**TEXT BLOCK**

-- Begin --

Almost to a man (and woman), whether feng shui hack, man on the street, or media pundit, these creatures will tell you every new year that they expect — they don’t hope, they expect — things to be better, whether in terms of better employment opportunities, the lower price of eggs, or the bright prospects for an end to corruption, the coming of peace, and the achievement of social change.

This rank optimism is remarkable considering how often the rest of us have been constantly and consistently disappointed with the way things eventually turn out every year.

Philippine society has after all been in crisis for centuries due to the rapaciousness and incompetence of a ruling elite nurtured by colonial rule and sustained by imperialist intervention. Unless something happens to radically alter that reality, the chances are that things will either remain the same, or that any change that does occur is likely to be for the worse.

But why the belief persists that things will always be better as the old year passes into history is understandable. So conditioned have most people been to poverty, injustice, political instability, violence, uncertainty, and fear for the future that they think these to be the normal scheme of things. As a result, any change no matter how inconsequential to the lives of millions is regarded as significant. Since change is the one certainty in life, it’s easy enough to predict, and to believe, that every change is for the better.

It’s called the Pollyanna Principle, and was so named by a social psychologist after the 1913 American children’s novel Pollyanna, in which the heroine of the same name believes that good things will always happen.

Anecdotal evidence suggests that many if not most Filipinos are either truly afflicted with childlike optimism, or else pretend to be so disposed, in the hope that believing that something will happen will make it happen. It would be charmingly naive and even beguiling as a national trait — if only it didn’t interfere with the necessity of recognizing and changing what’s wrong with Philippine society.

-- End --

**TASK REQUIREMENTS**
1. Decide whether each statement agrees with the piece on Filipino optimism. Answer yes or no and quote the words of the piece that settle it. (a) A social psychologist named the Pollyanna Principle after a 1913 American children's novel. (b) The piece says Philippine society has been in crisis for decades. (c) The people described only hope that things will be better.
2. Write out everything in the piece on Filipino optimism from "Almost to a" down to "out every year.", putting "blind optimism" in place of "rank optimism".

**RECORDS SUPPLIED**

-- Begin --

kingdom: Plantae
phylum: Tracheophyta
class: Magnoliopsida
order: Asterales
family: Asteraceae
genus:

-- End --

**TASK-BY-TASK RESULTS**
1.
(a) Yes: "was so named by a social psychologist after the 1913 American children’s novel Pollyanna"
(b) No: "has after all been in crisis for centuries"
(c) No: "they don’t hope, they expect"

2.
Almost to a man (and woman), whether feng shui hack, man on the street, or media pundit, these creatures will tell you every new year that they expect — they don’t hope, they expect — things to be better, whether in terms of better employment opportunities, the lower price of eggs, or the bright prospects for an end to corruption, the coming of peace, and the achievement of social change.

This blind optimism is remarkable considering how often the rest of us have been constantly and consistently disappointed with the way things eventually turn out every year.